In Group 1, TEP was spreaded over the defect area and trimmed the margins to fit the size and shape of the bone defect, then sutured with 7–0 microsurgical suture respectively to three bony anchoring points (mentioned above in bone resection part), which was pre-drilled several holes with K-wire for sutrure passing through. In Group 2, allogenic DPB block was fixed with steel wire (0.5 mm in diameter) respectively to three bony anchoring points. In Group 3, TEP enveloped DPB. Briefly, TEP wrapped on the surface of DPB and fixed with 7–0 microsurgical suture through vertical holes in DPB by a puerperal suture manner. Then the hybrid implants (TEP covered DPB) was fixed with steel wire (0.5 mm in diameter) respectively to three bony anchoring points. After implants were fixed tightly to the bony anchoring points with tension suture or K-wire, the incision was closed layer by layer with 1–0 nylon suture. The rabbits received 400,000 units penicillin preoperatively and at the first/next postoperative day. The forelimbs and shoulders of animals at surgical sides were immobilized with plaster casts for 4 weeks. The surgical procedure described is depicted using a schematic drawing, as seen in Fig. 1.

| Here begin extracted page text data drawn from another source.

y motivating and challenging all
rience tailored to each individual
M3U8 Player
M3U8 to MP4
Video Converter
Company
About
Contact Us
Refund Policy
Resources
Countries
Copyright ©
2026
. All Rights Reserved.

At 4, 8, and 12 weeks after surgery, four rabbits in each group were sacrificed under anesthesia and the whole scapula involved of implants were harvested as samples.
Radiological analysis of was performed at 4, 8 and 12 weeks postoperatively (DR3000 Dryview8900, Koda, Japan). The anteroposterior view of the scapula was obtained by X-ray. All radiographic results were evaluated in randomized and double-blind conditions. The Lane-Sandhu scoring system was applied for radiographic outcomes . A defect was considered healed if the area of the newly formed bone exceeded 25% of the defect area according to bone healing critera of literature . Radiographic scores were compared between the three groups.

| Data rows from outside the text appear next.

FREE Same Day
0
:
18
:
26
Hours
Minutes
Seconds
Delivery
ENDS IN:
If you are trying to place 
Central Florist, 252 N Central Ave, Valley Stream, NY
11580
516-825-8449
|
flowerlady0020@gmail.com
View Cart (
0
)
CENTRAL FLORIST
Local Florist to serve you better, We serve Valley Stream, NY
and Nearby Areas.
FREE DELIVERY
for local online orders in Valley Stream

Middle area tissue in experimental sites of scapula was excised out as specimens after X-ray radiographic examination. The specimens were fixed with 4% neutral-buffered for 3 days and decalcified with10% EDTA-2Na solution for 4 weeks at 4°C. Then they were dehydrated with an ascending series of ethanol solutions, followed by serial paraffin sections by conventional method. Specimens were stained with hematoxylin & eosin (HE) and Masson for histological analysis.

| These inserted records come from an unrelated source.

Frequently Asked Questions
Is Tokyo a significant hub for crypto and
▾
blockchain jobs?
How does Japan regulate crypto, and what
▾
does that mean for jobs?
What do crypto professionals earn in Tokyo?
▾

All sections from each specimen were evaluated by light microscopy. Image analysis software (Pro-image Analysis System) was used to evaluate all sections per specimen. A region of interest (ROI) for quantitative evaluation of new bone formation was defined as the area of the tissue within the defect. The results were analyzed according to a histological numerical scoring system .
Statistical analysis was performed with SPSS 15.0 software. All quantitative data were expressed as the mean ± standard deviation (M ± SD). Statistical comparison
was performed by one-way analysis of variance (ANOVA) test. Statistical significance was considered at a probability < 0.05.